A key challenge for the clinical use of implanted biomaterials, mostly cell encapsulation devices, is the deposition of scar tissue around the device that suffocates the cells and prevents long-term function. This process is called fibrosis, and occurs when a person’s immune system attacks foreign objects in the body such as the capsule with beta cells inside. The team has extensive experience designing “smart” biomaterials for clinical use. In a previous study, the team coated the device with a small-molecule drug called THPT. That particular drug blocks the development of scar tissue when implanted in laboratory animals.
In the latest Nature Biomedical Engineering journal study, the team found that wrapping the implantable device with a synthetic polymer coating with openings, or pores, of a particular size enables small molecules—like nutrients and oxygen—to pass through the coating into the capsule and nourish the beta cells The pores even allow certain immune cells like macrophages, which act as vacuum cleaners for foreign substances, to get inside the capsule. But at the same time larger T cells, the body’s immune cells that attack beta cells in people with T1D, were kept at bay.
These are critical discoveries. People living with T1D that receive transplanted beta cells have to take drugs that suppress their immune system, so that T cells don’t destroy the new beta cells. However, those drugs can have serious side effects, and make people more vulnerable to infections.
“Recent advances have made it possible to generate an essentially limitless supply of human, glucose-responsive insulin-secreting beta cells from stem cells. The challenge is how to use these in patients without requiring systemic immune suppression”, says Daniel Anderson, Ph.D., an associate professor of chemical engineering at MIT. “This device allows us to transplant these cells to survive and function without immune suppression, thereby providing blood sugar control without outside injected insulin.”
Previously, the researchers had developed the silicon-based capsule itself. Then they worked on the coating, which is thin enough to wrap around the capsule or even a person’s organs. It is about as stiff as a piece of tissue paper.
Without THPT, fibrosis forms around the capsule much like a callus on a person’s foot. That extra scar tissue makes it nearly impossible for blood to bring nutrients and oxygen to the islet cells to keep them functioning correctly. Dr. Anderson, Robert Langer, Sc.D., José Oberholzer, M.D., and Omid Veiseh, Ph.D. all JDRF-funded researchers, founded Sigilon Therapeutics, which has patented the use of the THPT coating for implantable devices and is now developing treatments based on this approach.

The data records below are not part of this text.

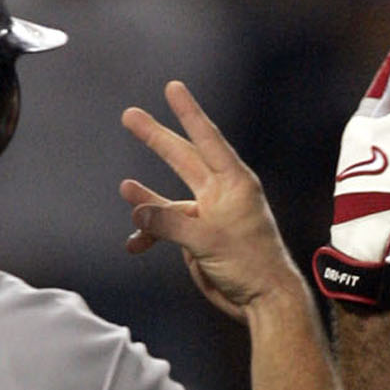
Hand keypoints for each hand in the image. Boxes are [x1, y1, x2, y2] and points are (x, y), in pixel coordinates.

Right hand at [119, 81, 298, 321]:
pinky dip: (150, 236)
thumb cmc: (250, 265)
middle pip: (183, 158)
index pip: (207, 139)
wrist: (263, 302)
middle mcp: (221, 194)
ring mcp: (209, 215)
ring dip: (146, 197)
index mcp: (234, 183)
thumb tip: (138, 214)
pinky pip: (167, 229)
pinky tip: (134, 245)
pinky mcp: (199, 238)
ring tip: (126, 188)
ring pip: (169, 199)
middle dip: (157, 139)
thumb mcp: (207, 240)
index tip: (173, 87)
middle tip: (131, 116)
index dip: (188, 112)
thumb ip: (169, 224)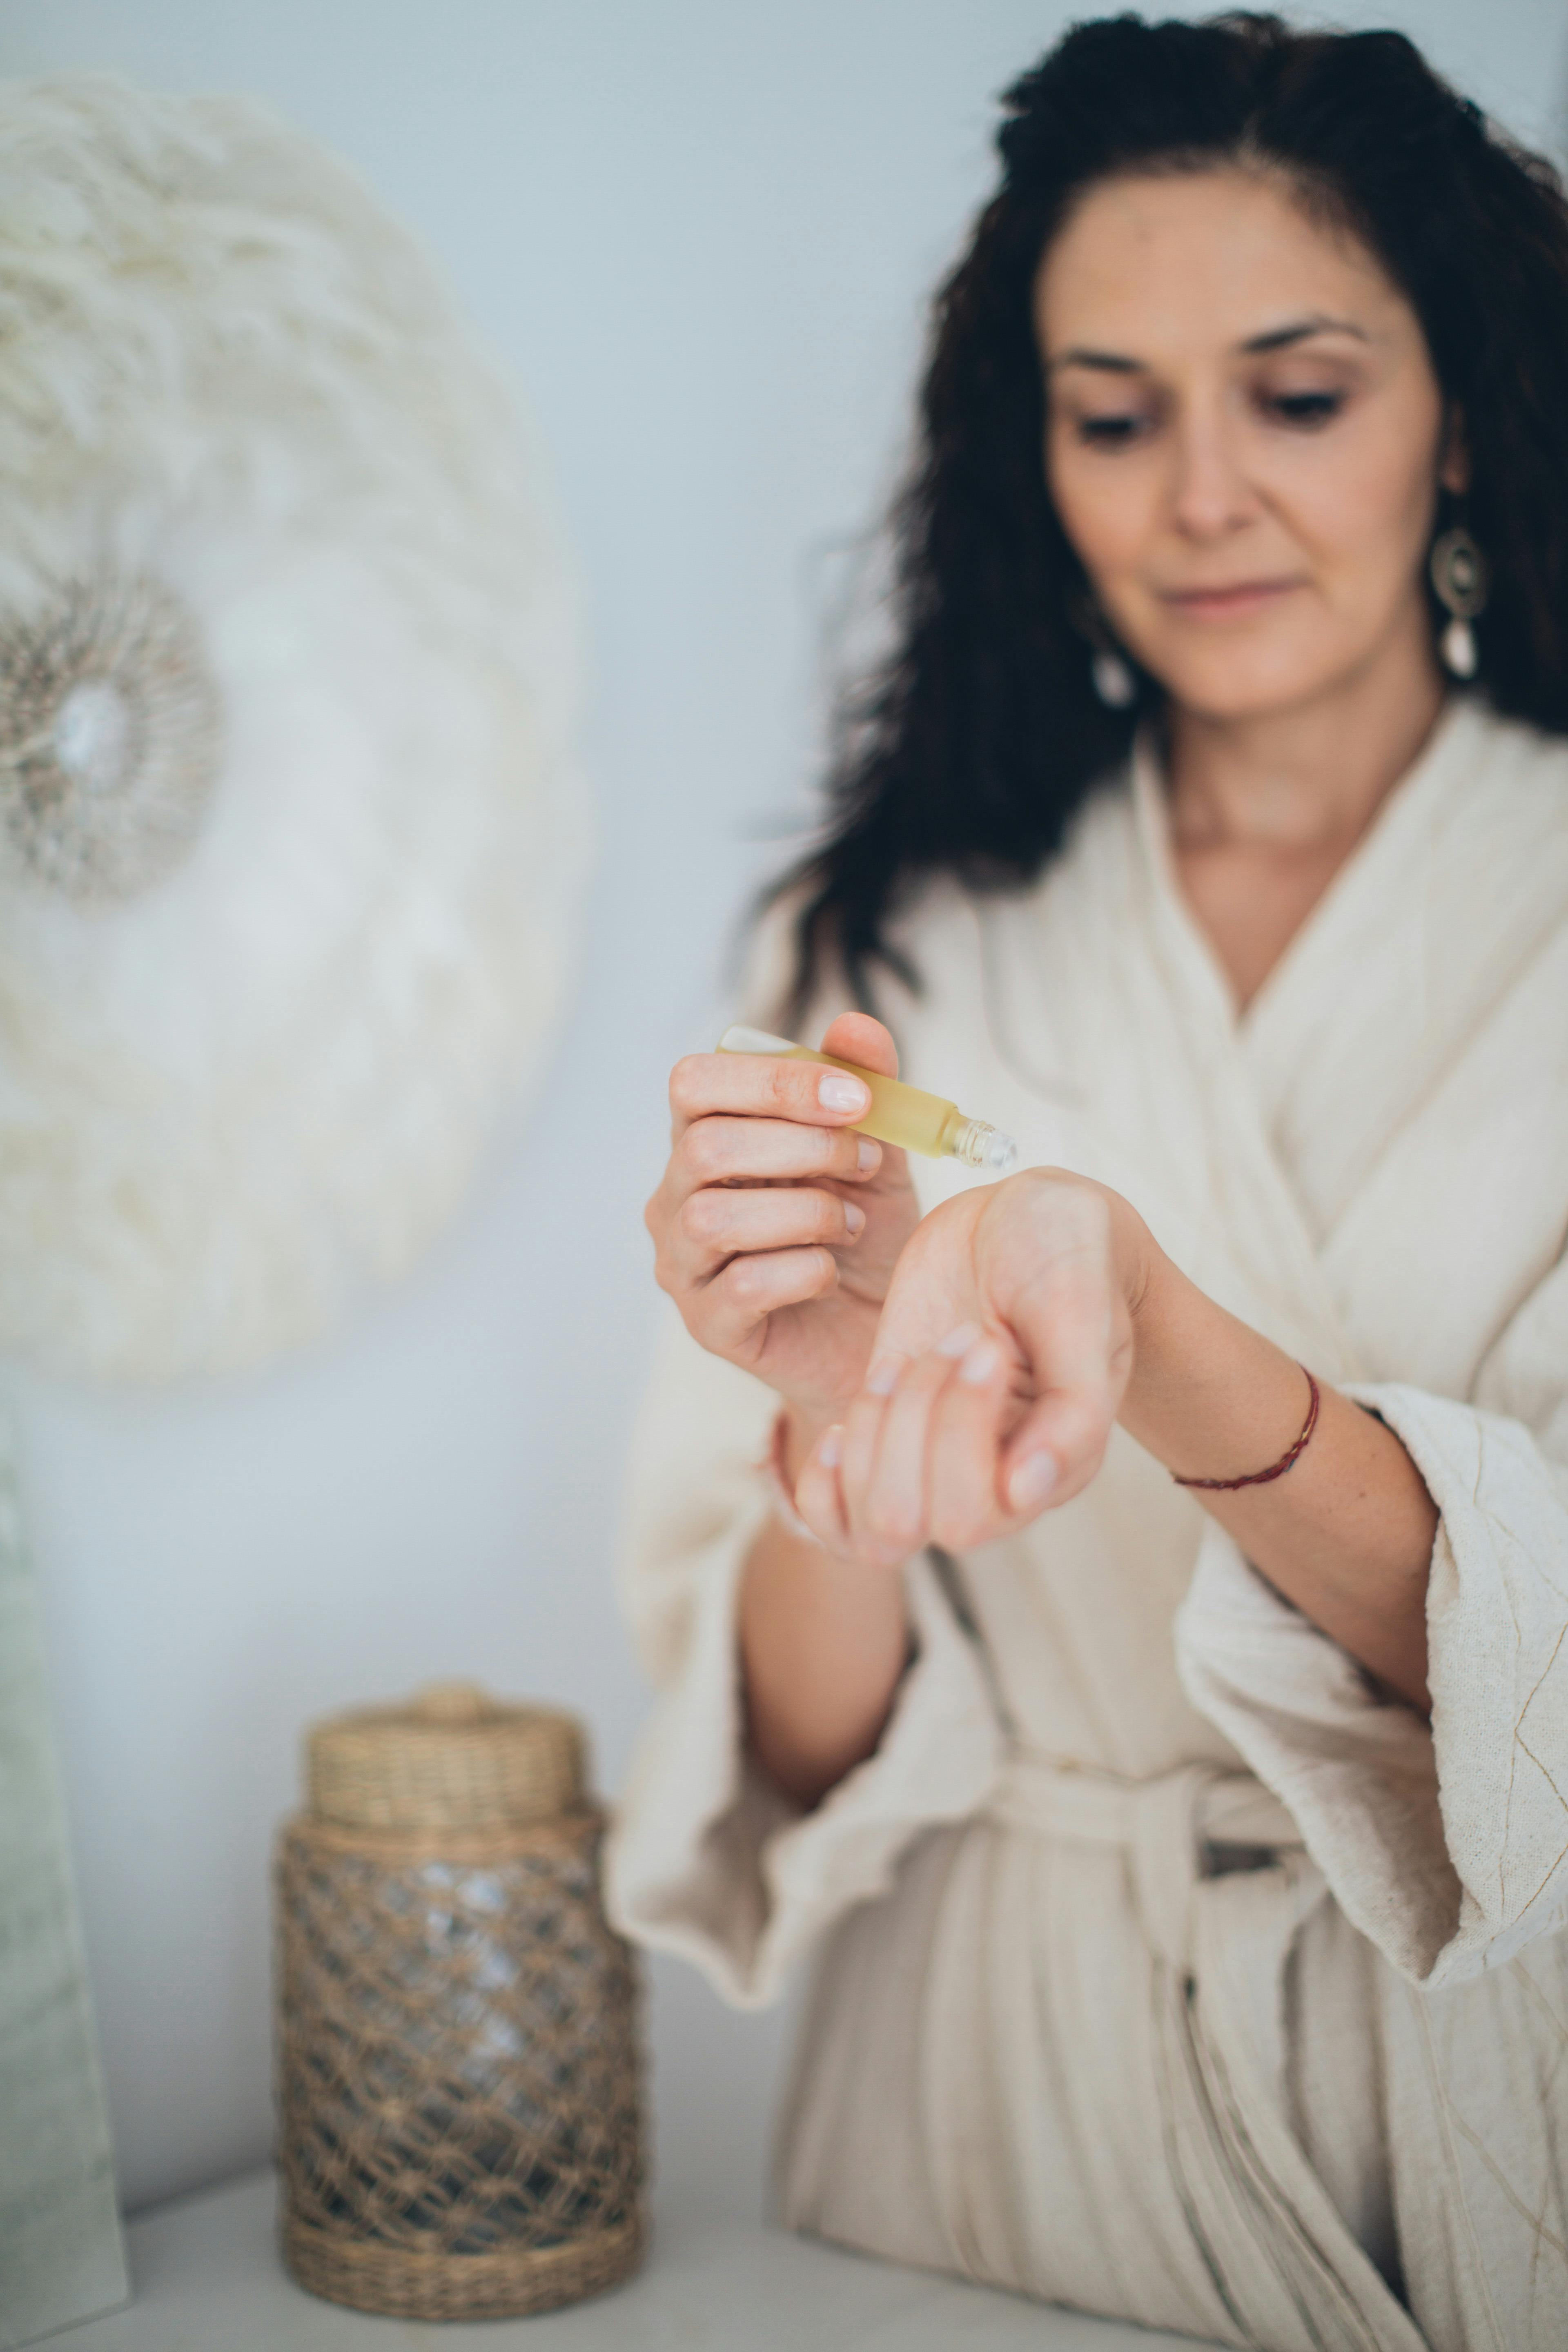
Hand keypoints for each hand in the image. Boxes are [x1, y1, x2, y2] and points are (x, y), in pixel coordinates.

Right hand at [646, 1014, 919, 1431]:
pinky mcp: (707, 1325)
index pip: (694, 1082)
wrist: (880, 1331)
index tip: (855, 1097)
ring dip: (806, 1212)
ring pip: (716, 1217)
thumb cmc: (862, 1236)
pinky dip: (806, 1270)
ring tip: (849, 1223)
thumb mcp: (876, 1154)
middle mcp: (676, 1197)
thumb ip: (865, 1089)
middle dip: (802, 1146)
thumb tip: (856, 1025)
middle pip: (704, 1145)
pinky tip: (831, 1271)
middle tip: (864, 1163)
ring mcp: (683, 1264)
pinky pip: (745, 1285)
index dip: (773, 1080)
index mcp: (706, 1138)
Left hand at [792, 1169, 1152, 1562]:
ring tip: (910, 1359)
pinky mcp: (887, 1437)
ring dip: (872, 1429)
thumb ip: (1073, 1407)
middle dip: (912, 1419)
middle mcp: (994, 1488)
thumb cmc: (1065, 1259)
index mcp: (1051, 1472)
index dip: (956, 1431)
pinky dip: (823, 1477)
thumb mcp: (1078, 1311)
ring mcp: (933, 1467)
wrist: (1023, 1220)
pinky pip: (831, 1514)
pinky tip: (844, 1422)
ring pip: (868, 1524)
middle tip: (956, 1339)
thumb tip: (1026, 1494)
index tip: (991, 1340)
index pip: (968, 1517)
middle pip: (904, 1521)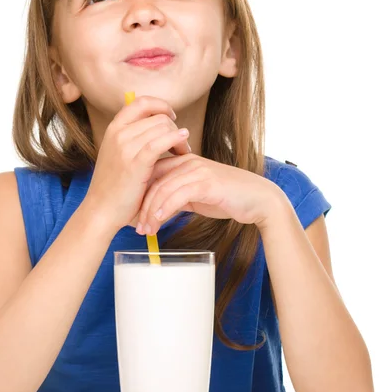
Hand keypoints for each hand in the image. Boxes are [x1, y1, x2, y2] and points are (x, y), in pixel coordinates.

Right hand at [84, 95, 191, 233]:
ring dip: (179, 137)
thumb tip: (157, 128)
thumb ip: (133, 139)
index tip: (172, 118)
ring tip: (183, 152)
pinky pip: (162, 141)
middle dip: (175, 127)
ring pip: (163, 127)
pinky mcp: (136, 162)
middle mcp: (119, 133)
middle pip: (158, 116)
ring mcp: (126, 146)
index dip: (161, 106)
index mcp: (114, 128)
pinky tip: (184, 147)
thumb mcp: (117, 155)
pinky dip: (176, 140)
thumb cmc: (114, 187)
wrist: (101, 210)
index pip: (142, 102)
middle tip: (182, 145)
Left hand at [136, 153, 284, 234]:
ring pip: (163, 188)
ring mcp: (197, 170)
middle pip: (153, 180)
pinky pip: (177, 195)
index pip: (152, 173)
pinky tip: (158, 222)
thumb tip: (159, 210)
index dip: (140, 195)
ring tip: (146, 230)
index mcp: (183, 161)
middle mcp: (188, 161)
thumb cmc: (228, 198)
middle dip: (142, 206)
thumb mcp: (197, 196)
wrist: (258, 199)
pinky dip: (164, 210)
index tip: (134, 217)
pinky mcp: (206, 182)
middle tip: (137, 227)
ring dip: (151, 212)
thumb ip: (178, 197)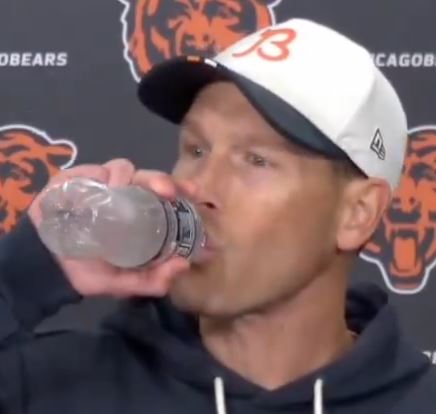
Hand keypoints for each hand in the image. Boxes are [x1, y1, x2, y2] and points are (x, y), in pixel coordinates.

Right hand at [28, 159, 191, 297]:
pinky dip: (97, 175)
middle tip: (167, 192)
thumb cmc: (87, 270)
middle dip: (161, 179)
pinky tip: (100, 187)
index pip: (166, 196)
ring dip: (127, 176)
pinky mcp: (76, 179)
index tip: (199, 194)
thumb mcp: (122, 282)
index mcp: (140, 214)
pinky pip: (91, 170)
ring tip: (121, 189)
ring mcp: (102, 185)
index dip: (183, 190)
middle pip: (148, 177)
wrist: (46, 266)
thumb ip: (151, 280)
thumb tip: (183, 266)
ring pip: (122, 168)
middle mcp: (125, 195)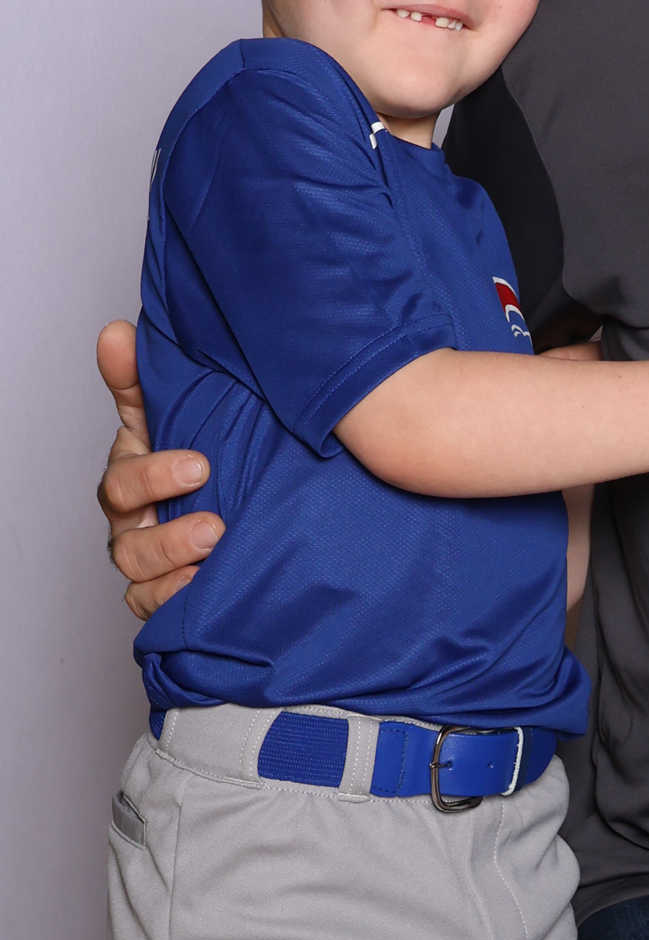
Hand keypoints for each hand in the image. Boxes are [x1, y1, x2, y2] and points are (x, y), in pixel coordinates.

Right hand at [97, 321, 222, 621]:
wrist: (242, 503)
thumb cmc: (198, 455)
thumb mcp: (177, 413)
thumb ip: (141, 378)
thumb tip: (115, 331)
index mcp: (133, 476)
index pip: (124, 480)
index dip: (153, 476)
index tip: (199, 466)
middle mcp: (134, 522)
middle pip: (127, 536)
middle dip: (170, 531)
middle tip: (216, 523)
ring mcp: (147, 561)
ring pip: (138, 573)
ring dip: (175, 564)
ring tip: (217, 551)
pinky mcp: (164, 594)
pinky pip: (152, 607)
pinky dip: (172, 601)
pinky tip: (204, 590)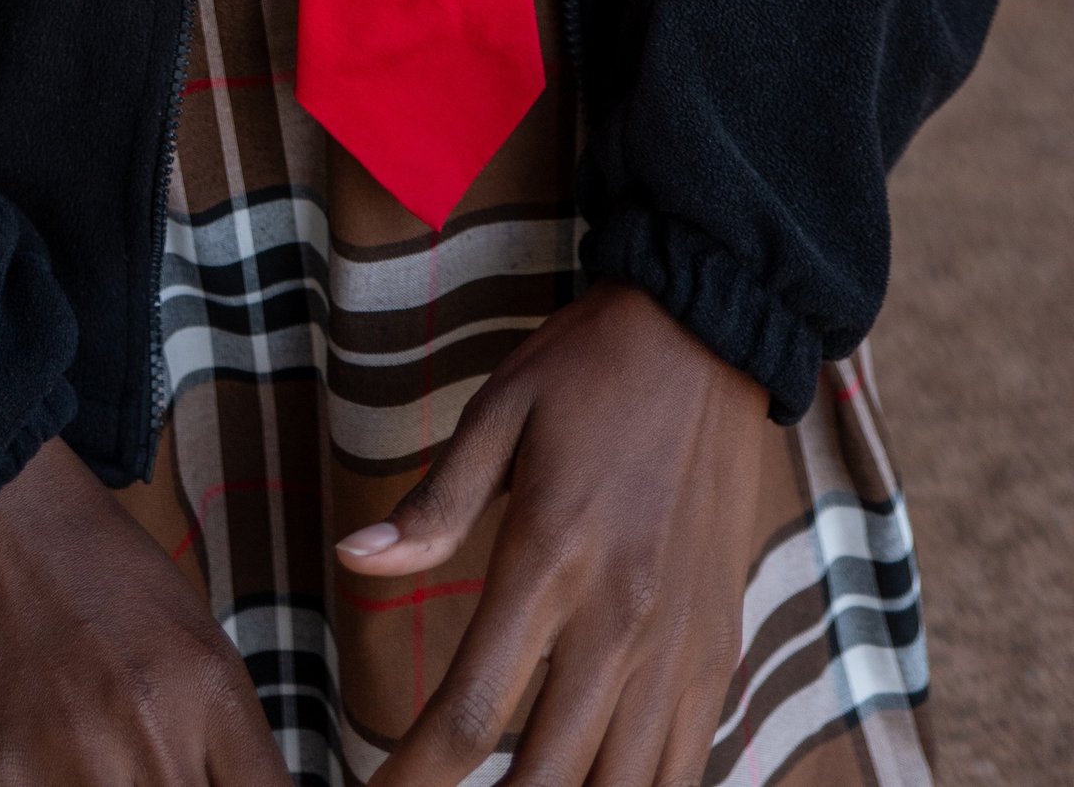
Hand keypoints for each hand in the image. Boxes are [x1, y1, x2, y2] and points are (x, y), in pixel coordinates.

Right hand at [0, 433, 283, 786]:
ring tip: (82, 750)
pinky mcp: (0, 778)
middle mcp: (156, 735)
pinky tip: (34, 755)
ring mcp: (77, 763)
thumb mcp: (188, 631)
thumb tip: (222, 786)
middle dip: (167, 783)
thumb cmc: (95, 564)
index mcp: (211, 689)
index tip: (213, 782)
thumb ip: (215, 729)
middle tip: (138, 760)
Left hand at [337, 281, 765, 786]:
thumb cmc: (590, 371)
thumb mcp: (499, 412)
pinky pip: (683, 764)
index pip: (471, 714)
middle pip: (548, 780)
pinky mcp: (719, 648)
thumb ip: (434, 505)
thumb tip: (354, 557)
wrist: (711, 332)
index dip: (414, 779)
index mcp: (551, 562)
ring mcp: (679, 645)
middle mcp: (620, 621)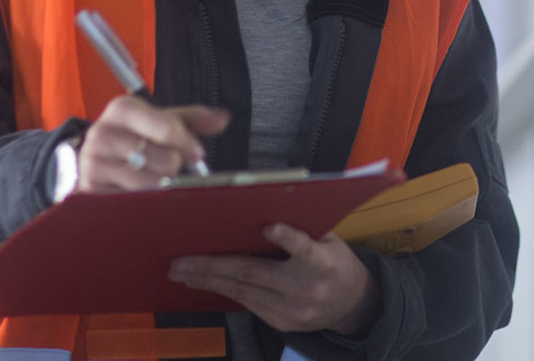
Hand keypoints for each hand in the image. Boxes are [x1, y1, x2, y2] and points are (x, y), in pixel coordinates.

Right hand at [76, 96, 227, 192]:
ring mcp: (93, 163)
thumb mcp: (160, 121)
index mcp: (123, 109)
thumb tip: (222, 118)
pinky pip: (132, 200)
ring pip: (151, 183)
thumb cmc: (133, 137)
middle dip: (172, 165)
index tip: (196, 154)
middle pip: (164, 159)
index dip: (188, 144)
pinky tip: (137, 190)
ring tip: (150, 175)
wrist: (92, 158)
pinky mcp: (90, 190)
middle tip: (163, 164)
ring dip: (159, 184)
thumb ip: (192, 119)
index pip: (167, 127)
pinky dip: (143, 199)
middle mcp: (102, 133)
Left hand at [169, 223, 379, 335]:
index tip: (269, 226)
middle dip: (214, 266)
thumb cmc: (335, 262)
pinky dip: (224, 290)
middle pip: (255, 274)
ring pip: (243, 291)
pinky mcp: (281, 323)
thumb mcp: (330, 240)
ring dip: (209, 280)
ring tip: (182, 272)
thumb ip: (303, 229)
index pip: (306, 249)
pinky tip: (205, 281)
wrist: (351, 305)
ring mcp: (292, 311)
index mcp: (324, 263)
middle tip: (182, 261)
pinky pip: (246, 303)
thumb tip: (264, 210)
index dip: (288, 238)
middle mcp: (306, 289)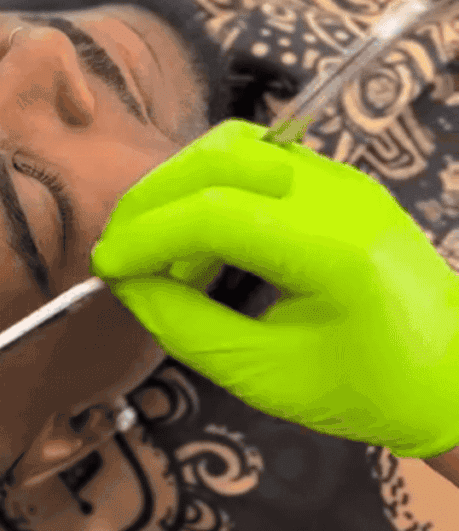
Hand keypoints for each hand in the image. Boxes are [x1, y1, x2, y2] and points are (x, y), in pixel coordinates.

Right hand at [91, 119, 458, 458]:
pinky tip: (196, 232)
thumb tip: (125, 283)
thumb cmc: (369, 388)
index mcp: (333, 251)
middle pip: (218, 157)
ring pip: (232, 142)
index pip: (214, 213)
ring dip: (176, 183)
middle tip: (118, 249)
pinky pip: (252, 155)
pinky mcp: (332, 175)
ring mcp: (338, 175)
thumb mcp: (267, 376)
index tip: (106, 270)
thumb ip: (185, 326)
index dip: (146, 236)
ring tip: (157, 244)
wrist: (454, 370)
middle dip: (150, 199)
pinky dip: (206, 183)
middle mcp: (337, 194)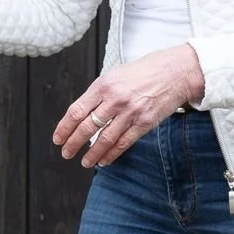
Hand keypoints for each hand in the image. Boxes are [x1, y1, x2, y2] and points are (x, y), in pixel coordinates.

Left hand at [54, 44, 205, 168]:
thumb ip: (99, 94)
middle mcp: (115, 99)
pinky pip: (124, 142)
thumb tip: (83, 114)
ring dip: (92, 153)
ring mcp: (130, 112)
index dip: (64, 128)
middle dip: (73, 143)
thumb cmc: (144, 71)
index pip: (77, 111)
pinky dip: (112, 154)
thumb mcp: (115, 75)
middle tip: (66, 153)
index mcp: (103, 85)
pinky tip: (104, 160)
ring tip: (84, 162)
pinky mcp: (144, 122)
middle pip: (87, 127)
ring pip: (105, 139)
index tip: (58, 138)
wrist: (176, 72)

The researchers were able to show in experimental models that transplanted beta cells maintained normal blood glucose levels for more than 10 weeks in diabetic animals. The team continues to work on improving the device to lengthen the time that it can control blood sugar levels. “We think carefully engineering the interface between the device and the body, as well as the positioning of the cells within the device, will be needed to ensure the insulin-producing cells receive appropriate levels of nutrition and oxygen,” said Dr. Anderson. “It is our hope that this is the key step needed to ensure long term function.” The team will next work on the placement of the device in the body, as well as where the beta cells are placed in the device, to improve the length of time that the device works.
This series of advancements shows just how much impact JDRF donors make toward cures for T1D.